26/11 terror attacks documented well, not so much by cinema

Though there have been many documentaries on the tragedy, feature films on the Mumbai attacks have been few and far between

November 26, 2018 12:53 am | Updated November 28, 2018 08:25 pm IST -

The Attacks of 26/11 was voyeuristic and exploitative rather than a sensitive recreation of a tragedy.

The Attacks of 26/11 was voyeuristic and exploitative rather than a sensitive recreation of a tragedy.

In December 2008, in the immediate aftermath of the 26/11 Mumbai terror attacks, which claimed 166 lives and left over 300 injured, one of the many incidents to whip up public outrage was the so-called “terror tour” of the Taj Mahal Palace hotel by filmmaker Ram Gopal Varma in the company of the then Chief Minister Vilasrao Deshmukh. While he was condemned for blatant opportunism, Mr. Varma denied that he was planning a film on the attacks.

However, in 2013 his The Attacks of 26/11 hit the theatres. He issued a statement in defence saying he had never ever intended to make a film on the attacks when he went to the Taj. “Now after all these years, after the whole truth has been uncovered by the investigators and by the virtue of extensive knowledge I have gathered from various sources… I developed a desire to film the actual story of those attacks,” he said.

His fictionalised account, didn’t build on this “truth and knowledge”; nor did it offer any closure and catharsis or solace and healing to Mumbaikars who came face to face with terrorism not just in the iconic public spaces but also in their drawing rooms through 24x7 TV coverage. Mr. Varma may have been quick in responding to a tragedy that’s part of the nation’s recent memory and collective consciousness but in doing so he scratched the wounds afresh. The film wallowed in the gratuitous, graphic detailing of the massacre, was voyeuristic and exploitative rather than a sensitive recreation of a tragedy.

The one impassioned moment was Nana Patekar, as joint commissioner of police Rakesh Maria, in charge of interrogating Ajmal Kasab (played by Sanjeev Jaiswal), delivering a speech on religion, indoctrination and terrorism. The demonisation of Kasab as the radicalised, Islamic terrorist was complete.

In contrast Hotel Mumbai, an American-Australian production directed by Anthony Maras that premiered at the Toronto International Film Festival in September this year, shows both the beastly and humane side of terrorists. It humanises them as poor, illiterate, and misguided youth (played wonderfully by Amandeep Singh, Suhail Nayyar, Manoj Mehra, Dinesh Kumar) who seem to go on the indiscriminate killing spree through the hotel on the instructions of their rabid handlers back home for the sake of money.

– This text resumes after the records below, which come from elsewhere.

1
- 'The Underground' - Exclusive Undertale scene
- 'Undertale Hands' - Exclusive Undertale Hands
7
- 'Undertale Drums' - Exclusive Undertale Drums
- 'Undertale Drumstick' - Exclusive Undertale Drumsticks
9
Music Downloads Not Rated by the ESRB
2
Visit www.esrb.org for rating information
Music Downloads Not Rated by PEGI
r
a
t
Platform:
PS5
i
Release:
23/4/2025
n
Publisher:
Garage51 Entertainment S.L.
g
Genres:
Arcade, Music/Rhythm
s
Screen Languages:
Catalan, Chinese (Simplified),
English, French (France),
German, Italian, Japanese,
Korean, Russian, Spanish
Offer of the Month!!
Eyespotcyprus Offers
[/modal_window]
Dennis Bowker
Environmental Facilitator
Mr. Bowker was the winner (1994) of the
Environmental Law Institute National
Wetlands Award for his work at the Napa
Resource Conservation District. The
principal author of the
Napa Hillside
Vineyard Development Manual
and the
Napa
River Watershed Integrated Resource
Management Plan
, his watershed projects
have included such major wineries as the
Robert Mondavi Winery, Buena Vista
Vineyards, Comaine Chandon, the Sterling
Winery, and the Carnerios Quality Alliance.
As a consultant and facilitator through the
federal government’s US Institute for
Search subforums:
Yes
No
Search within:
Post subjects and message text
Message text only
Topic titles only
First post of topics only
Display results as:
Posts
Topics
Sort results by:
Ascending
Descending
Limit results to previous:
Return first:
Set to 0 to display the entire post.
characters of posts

Though there have been many documentaries on the tragedy, feature films on 26/11 have been few and far between. In 2015, came a mediocre, forgettable French-Belgian thriller directed by Nicolas Saada. Taj Mahal was about a girl trapped in the iconic hotel during the attacks while her parents are out for dinner.

Hotel Mumbai also zooms in specifically on the siege of the Taj. Unlike Mr. Varma’s film, this is a more clinical representation of violence which works on the audience’s emotions with heart-tugging individual tales, especially those of the courage of the hotel staff led by a sedate Anupam Kher as chef Hemant Oberoi. It also throws light on a very crucial aspect — the ineptness of the State and security forces (the interminable delay in arrival of special forces from Delhi). But instead of exploring it further it prefers to remain squarely within the conventional disaster drama, edge-of-the-seat thriller zone, occasionally puncturing the tension with moments of mirth and banter between terrorists.

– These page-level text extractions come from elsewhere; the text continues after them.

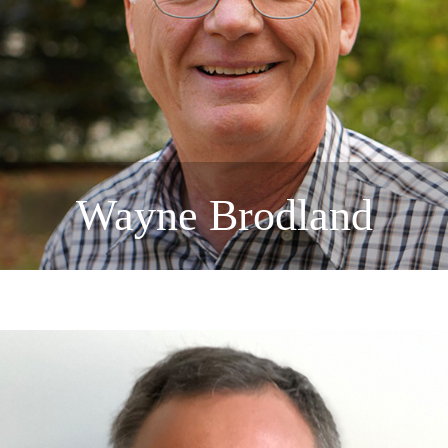
Wayne Brodland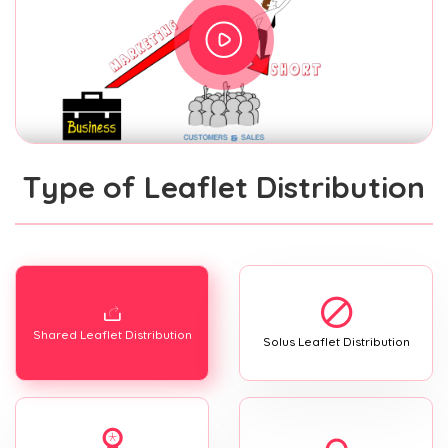
Type of Leaflet Distribution
Shared Leaflet Distribution
Solus Leaflet Distribution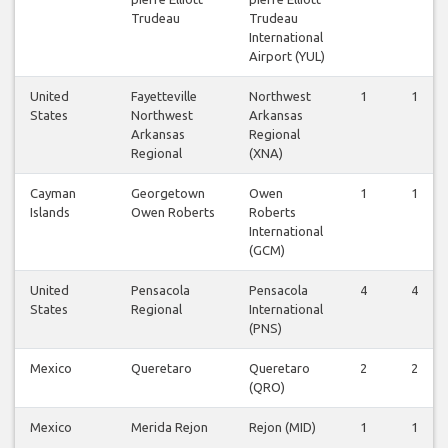
Trudeau
Trudeau
International
Airport (YUL)
United
Fayetteville
Northwest
1
1
States
Northwest
Arkansas
Arkansas
Regional
Regional
(XNA)
Cayman
Georgetown
Owen
1
1
Islands
Owen Roberts
Roberts
International
(GCM)
United
Pensacola
Pensacola
4
4
States
Regional
International
(PNS)
Mexico
Queretaro
Queretaro
2
2
(QRO)
Mexico
Merida Rejon
Rejon (MID)
1
1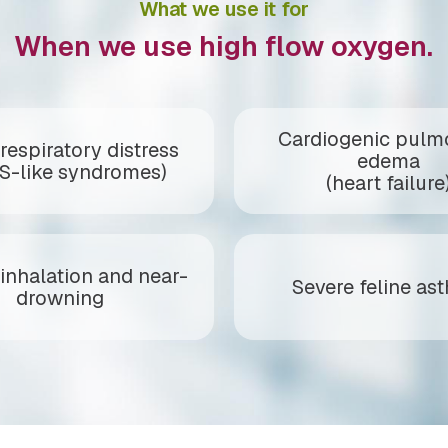
What we use it for
When we use high flow oxygen.
Cardiogenic pulm
respiratory distress
edema
S-like syndromes)
(heart failure
inhalation and near-
Severe feline as
drowning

Pakistani-Canadian filmmaker Arshad Khan, on the sidelines of TIFF, pointed out to us the film’s significance in showing the terrorists multi-dimensionally instead of just as self-assured, violent brutes. He thought that was much more frightening than having them play singularly evil. “What made the horror of the film reach into the depths of my soul was the desperation in the voice of the monster calling his parents and trying to ensure they got the money, thus exposing the entire fiasco of the terrorists to be no different from the terrorists in uniform and on a government payroll. They do it for money more than any god. That is an important difference because it does not implicate an entire religion (of which some with weak minds may be duped into believing they would end up in heaven if they commit such heinous acts) but it also adds the monetary incentive. Desperate people are the most manipulable and they don’t belong to a particular nation or religion,” Mr. Khan wrote in an e-mail.

On the other hand, what riled the Indians most at TIFF was that the film was a “cop out”, “naive” and “factually problematic” in not clearly pointing a finger at the nationality of the perpetrators of violence and their handlers. To do a balancing act on a tragedy of such enormity isn’t so easy indeed.